• _REQUIRED ACTION A_: In the housing market forecast, what will the state's median home price be next year, according to the California Association of Realtors?
• _REQUIRED ACTION B_: Edit the housing market forecast: reproduce the stretch from "CAR predicts 416,800" through "price, to $793,100.", putting "median sale price" in place of "median home price".
• _REQUIRED ACTION C_: Continue the text on California's housing market forecast from its final sentence onward.

• _DOCUMENT EXTRACT_:
┄┄┄┄┄┄┄┄┄┄┄┄┄┄┄┄┄┄┄┄
The California Association of Realtors forecasts a cooling trend in the housing market next year, with sales of existing single-family homes dropping and the pace of price hikes slowing.
CAR predicts 416,800 existing single-family homes will be sold in 2022 — 5 percent less than the projected number for this year.
The report, released today, also forecasts that the state’s median home price will rise by 5 percent next year, to $834,400. That would be a welcome downshift, according to the trade group. It expects this year to finish with a 20 percent jump in the statewide median price, to $793,100.
“A slight decline next year from the torrid sales pace of the past year and a half will be a welcome relief to potential homebuyers who have been pushed out of the market due to high market competition and an extremely low level of homes available for sale,” Dave Walsh, CAR’s president, said in a release.
┄┄┄┄┄┄┄┄┄┄┄┄┄┄┄┄┄┄┄┄
• _Saved entries_:
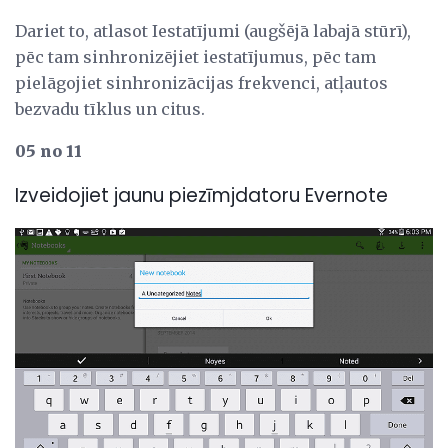
Dariet to, atlasot Iestatījumi (augšējā labajā stūrī),
pēc tam sinhronizējiet iestatījumus, pēc tam
pielāgojiet sinhronizācijas frekvenci, atļautos
bezvadu tīklus un citus.
05 no 11
Izveidojiet jaunu piezīmjdatoru Evernote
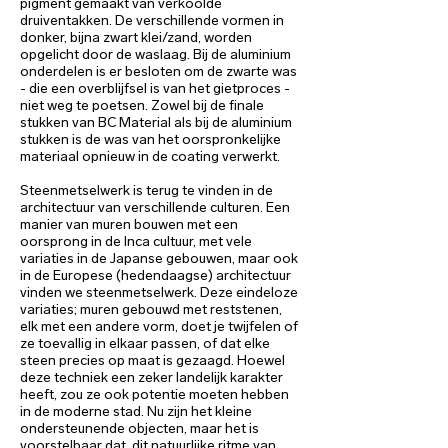
pigment gemaakt van verkoolde
druiventakken. De verschillende vormen in
donker, bijna zwart klei/zand, worden
opgelicht door de waslaag. Bij de aluminium
onderdelen is er besloten om de zwarte was
- die een overblijfsel is van het gietproces -
niet weg te poetsen. Zowel bij de finale
stukken van BC Material als bij de aluminium
stukken is de was van het oorspronkelijke
materiaal opnieuw in de coating verwerkt.
Steenmetselwerk is terug te vinden in de
architectuur van verschillende culturen. Een
manier van muren bouwen met een
oorsprong in de Inca cultuur, met vele
variaties in de Japanse gebouwen, maar ook
in de Europese (hedendaagse) architectuur
vinden we steenmetselwerk. Deze eindeloze
variaties; muren gebouwd met reststenen,
elk met een andere vorm, doet je twijfelen of
ze toevallig in elkaar passen, of dat elke
steen precies op maat is gezaagd. Hoewel
deze techniek een zeker landelijk karakter
heeft, zou ze ook potentie moeten hebben
in de moderne stad. Nu zijn het kleine
ondersteunende objecten, maar het is
voorstelbaar dat dit natuurlijke ritme van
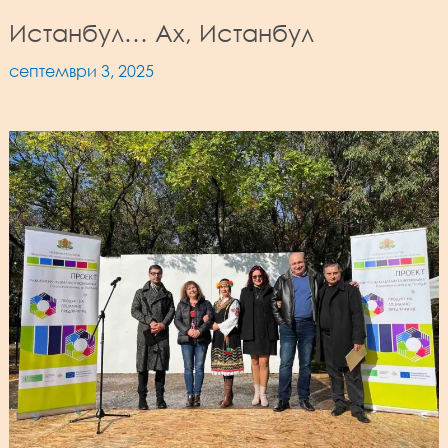
Истанбул… Ах, Истанбул
септември 3, 2025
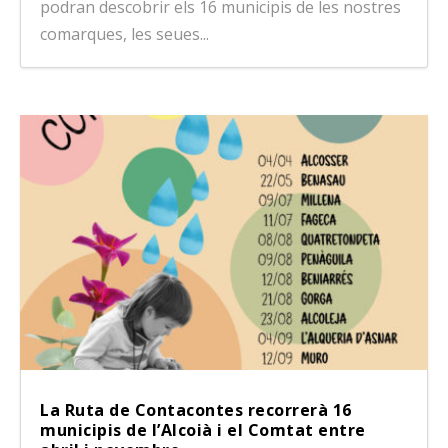
podran descobrir els 16 municipis de les nostres
comarques, les seues...
La Ruta de Contacontes recorrerà 16
municipis de l’Alcoià i el Comtat entre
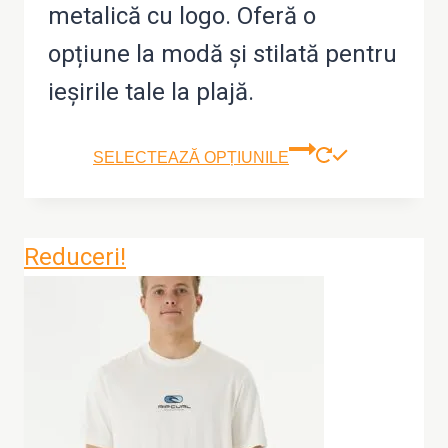
metalică cu logo. Oferă o
opțiune la modă și stilată pentru
ieșirile tale la plajă.
Aces
SELECTEAZĂ OPȚIUNILE
prod
are
Reduceri!
mai
mult
variaț
Opțiu
pot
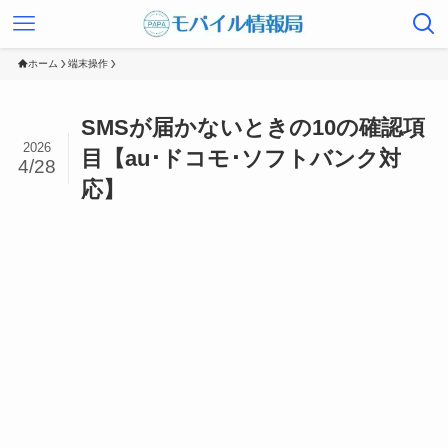
ホーム
端末操作
SMSが届かないときの10の確認項
2026
目【au･ドコモ･ソフトバンク対
4/28
応】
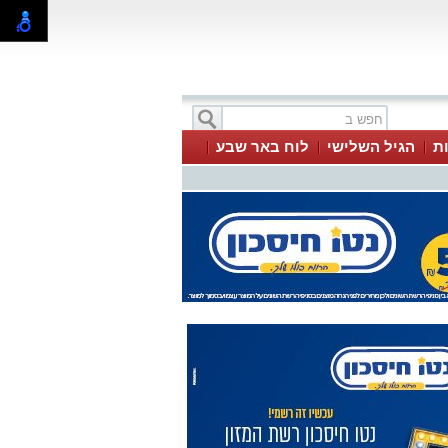
ת
הגיל השלישי
לוח באר שבע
┄┄┄┄┄┄┄┄┄┄┄┄┄┄┄┄┄┄┄┄
• _EXERCISE OUTPUT A_: $834,400

• _EXERCISE OUTPUT B_:
CAR predicts 416,800 existing single-family homes will be sold in 2022 — 5 percent less than the projected number for this year.
The report, released today, also forecasts that the state’s median sale price will rise by 5 percent next year, to $834,400. That would be a welcome downshift, according to the trade group. It expects this year to finish with a 20 percent jump in the statewide median price, to $793,100.

• _EXERCISE OUTPUT C_:
The statewide moderation would follow a trend that appears to already be in the works in L.A.’s single-family market, where sales prices have recently been coming off record highs.
One recent report found that L.A.’s September median listing price of $915,000 was $25,000 lower than for two months earlier. The same report highlighted a key reason that talk of a housing crunch abounds in the market, finding that a standard mortgage on a median-priced listing would eat up more than 81 percent of the average resident’s monthly salary. L.A. ranked as the third-least affordable housing market in the nation, according to the report, behind New York and Miami.
CAR’s projection of another year of increases in the statewide median — albeit at a slower pace — reflects California’s lack of available existing homes for sale amid constrained production of new housing.
Last month in L.A. County, only 2,489 single-family homes hit the market, according to a Douglas Elliman report. That was less than half the number of new listings for the county in September 2020, when pandemic buying was at a frenzy.
Analysts predict the inventory shortage won’t improve much even as California politicians, including Gov. Gavin Newsom, have made a recent push to address the state’s housing crunch.
“It’s very challenging,” appraiser Jonathan Miller, who authored the Elliman report, said earlier this week. “And if you look at the market going forward … there’s no expectation, at least in the near future, of the inventory problem being resolved.”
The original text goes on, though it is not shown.